▶ **Aim of the exercise**: Reproduce the entries line for line, beginning with their first line and stopping after the line that contains "Antes de reservar actividades en".

▶ **Collection entries**:
□ □ □ □ □
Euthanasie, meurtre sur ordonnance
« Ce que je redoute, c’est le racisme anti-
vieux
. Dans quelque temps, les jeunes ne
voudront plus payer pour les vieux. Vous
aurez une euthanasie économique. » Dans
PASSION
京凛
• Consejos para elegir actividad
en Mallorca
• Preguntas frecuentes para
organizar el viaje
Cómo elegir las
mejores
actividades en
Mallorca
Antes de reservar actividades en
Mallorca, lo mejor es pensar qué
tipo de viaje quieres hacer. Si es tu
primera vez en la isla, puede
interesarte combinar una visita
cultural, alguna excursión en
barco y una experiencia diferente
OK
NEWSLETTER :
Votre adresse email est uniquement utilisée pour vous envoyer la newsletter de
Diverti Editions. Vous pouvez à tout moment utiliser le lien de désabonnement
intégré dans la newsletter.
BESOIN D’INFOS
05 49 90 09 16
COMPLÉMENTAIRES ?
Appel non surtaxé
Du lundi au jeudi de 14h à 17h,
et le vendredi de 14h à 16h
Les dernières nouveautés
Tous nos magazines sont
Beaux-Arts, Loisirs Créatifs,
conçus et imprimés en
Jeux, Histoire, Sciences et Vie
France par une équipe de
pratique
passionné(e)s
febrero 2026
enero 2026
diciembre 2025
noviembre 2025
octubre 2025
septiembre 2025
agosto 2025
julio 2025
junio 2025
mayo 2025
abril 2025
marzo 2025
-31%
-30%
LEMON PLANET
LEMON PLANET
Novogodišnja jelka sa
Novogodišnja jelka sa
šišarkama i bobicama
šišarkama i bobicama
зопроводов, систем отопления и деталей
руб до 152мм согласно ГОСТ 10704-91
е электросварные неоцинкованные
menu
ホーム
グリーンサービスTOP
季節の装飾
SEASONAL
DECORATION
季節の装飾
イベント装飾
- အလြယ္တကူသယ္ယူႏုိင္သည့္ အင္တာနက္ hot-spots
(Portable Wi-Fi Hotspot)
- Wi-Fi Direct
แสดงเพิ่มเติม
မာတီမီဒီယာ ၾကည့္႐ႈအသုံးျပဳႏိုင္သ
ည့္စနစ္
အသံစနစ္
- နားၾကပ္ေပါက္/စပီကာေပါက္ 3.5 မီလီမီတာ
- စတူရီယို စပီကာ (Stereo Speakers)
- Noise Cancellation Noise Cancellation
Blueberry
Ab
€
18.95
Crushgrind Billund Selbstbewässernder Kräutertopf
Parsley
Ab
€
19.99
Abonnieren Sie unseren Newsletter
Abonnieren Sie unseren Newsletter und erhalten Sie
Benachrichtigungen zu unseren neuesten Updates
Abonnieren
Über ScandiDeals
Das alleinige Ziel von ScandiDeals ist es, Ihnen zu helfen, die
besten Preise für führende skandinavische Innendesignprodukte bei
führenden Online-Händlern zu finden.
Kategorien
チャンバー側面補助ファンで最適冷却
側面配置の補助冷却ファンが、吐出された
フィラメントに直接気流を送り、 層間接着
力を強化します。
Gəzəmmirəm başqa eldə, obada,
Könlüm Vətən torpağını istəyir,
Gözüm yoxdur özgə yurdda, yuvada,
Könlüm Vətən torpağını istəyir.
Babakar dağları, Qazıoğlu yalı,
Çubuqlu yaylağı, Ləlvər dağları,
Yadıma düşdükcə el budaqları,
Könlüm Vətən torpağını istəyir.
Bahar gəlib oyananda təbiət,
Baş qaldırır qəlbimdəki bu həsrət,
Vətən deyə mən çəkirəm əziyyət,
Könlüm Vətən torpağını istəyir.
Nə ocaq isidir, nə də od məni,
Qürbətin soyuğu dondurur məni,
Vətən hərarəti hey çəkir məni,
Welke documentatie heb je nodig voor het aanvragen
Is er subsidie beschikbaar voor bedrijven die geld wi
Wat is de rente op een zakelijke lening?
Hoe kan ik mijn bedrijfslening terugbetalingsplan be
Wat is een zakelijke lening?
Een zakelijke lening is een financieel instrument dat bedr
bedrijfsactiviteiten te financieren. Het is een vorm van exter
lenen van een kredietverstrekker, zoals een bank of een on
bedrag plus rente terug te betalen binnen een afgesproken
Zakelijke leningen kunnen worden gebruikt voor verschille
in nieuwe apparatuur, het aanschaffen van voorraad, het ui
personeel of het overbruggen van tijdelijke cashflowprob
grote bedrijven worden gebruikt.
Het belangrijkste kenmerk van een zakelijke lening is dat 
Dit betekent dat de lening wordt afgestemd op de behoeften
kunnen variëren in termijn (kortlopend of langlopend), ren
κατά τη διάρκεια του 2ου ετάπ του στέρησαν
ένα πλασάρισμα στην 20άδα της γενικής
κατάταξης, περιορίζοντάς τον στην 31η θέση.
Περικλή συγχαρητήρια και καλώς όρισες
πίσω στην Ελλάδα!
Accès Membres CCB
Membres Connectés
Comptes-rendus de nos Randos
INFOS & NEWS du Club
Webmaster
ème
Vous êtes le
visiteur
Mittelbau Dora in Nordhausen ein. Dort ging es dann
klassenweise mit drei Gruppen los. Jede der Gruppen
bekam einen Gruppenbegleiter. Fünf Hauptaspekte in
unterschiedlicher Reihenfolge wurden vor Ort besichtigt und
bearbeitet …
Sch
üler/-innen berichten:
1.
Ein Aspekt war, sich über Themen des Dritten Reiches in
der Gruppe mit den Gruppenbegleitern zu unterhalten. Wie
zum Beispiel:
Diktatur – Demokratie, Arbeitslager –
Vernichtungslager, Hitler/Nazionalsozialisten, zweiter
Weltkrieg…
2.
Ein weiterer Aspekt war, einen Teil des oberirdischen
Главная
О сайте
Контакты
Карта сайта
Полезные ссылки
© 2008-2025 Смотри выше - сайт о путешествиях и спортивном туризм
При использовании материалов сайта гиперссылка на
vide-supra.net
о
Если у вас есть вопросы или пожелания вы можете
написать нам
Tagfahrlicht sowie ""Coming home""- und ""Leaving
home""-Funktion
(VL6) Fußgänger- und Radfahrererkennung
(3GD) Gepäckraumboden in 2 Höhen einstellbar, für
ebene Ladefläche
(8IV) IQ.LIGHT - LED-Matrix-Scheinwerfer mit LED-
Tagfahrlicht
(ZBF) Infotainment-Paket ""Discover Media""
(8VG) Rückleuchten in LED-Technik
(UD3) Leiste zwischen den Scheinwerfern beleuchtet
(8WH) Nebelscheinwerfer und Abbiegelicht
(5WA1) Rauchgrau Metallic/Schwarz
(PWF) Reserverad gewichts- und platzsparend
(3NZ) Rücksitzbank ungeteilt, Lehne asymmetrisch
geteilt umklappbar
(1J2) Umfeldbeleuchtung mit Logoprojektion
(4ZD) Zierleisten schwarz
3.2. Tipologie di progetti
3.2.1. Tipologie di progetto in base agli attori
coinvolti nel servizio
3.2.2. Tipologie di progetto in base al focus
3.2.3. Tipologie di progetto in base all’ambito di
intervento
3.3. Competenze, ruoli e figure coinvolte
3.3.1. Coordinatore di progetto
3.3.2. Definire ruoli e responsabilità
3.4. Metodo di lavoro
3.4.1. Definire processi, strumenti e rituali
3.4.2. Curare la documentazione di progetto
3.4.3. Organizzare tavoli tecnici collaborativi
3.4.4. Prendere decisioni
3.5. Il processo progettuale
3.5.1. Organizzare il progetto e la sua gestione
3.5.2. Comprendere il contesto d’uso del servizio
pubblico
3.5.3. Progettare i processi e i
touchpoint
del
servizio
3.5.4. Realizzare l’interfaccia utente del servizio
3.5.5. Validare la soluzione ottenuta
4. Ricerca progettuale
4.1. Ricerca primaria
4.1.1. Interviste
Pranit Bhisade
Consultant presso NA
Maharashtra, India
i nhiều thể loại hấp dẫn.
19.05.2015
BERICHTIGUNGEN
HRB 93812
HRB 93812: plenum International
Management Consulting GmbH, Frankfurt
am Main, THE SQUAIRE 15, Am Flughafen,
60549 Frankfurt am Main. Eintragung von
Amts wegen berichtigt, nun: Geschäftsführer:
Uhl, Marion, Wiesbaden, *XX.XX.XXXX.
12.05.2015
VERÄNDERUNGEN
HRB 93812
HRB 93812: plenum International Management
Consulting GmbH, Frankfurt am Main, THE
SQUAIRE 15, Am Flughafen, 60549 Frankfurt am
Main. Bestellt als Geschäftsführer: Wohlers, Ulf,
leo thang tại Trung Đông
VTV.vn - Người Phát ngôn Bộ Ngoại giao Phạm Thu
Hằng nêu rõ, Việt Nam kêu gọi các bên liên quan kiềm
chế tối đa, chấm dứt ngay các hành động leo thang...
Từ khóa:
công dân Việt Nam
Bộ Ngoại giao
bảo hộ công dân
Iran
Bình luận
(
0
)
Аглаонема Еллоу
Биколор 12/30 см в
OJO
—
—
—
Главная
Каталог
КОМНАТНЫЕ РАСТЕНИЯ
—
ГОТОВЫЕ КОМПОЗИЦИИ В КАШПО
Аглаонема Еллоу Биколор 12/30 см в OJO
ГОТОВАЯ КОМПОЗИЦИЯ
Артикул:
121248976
□ □ □ □ □
▶ **Worked solution**:
Euthanasie, meurtre sur ordonnance
« Ce que je redoute, c’est le racisme anti-
vieux
. Dans quelque temps, les jeunes ne
voudront plus payer pour les vieux. Vous
aurez une euthanasie économique. » Dans
PASSION
京凛
• Consejos para elegir actividad
en Mallorca
• Preguntas frecuentes para
organizar el viaje
Cómo elegir las
mejores
actividades en
Mallorca
Antes de reservar actividades en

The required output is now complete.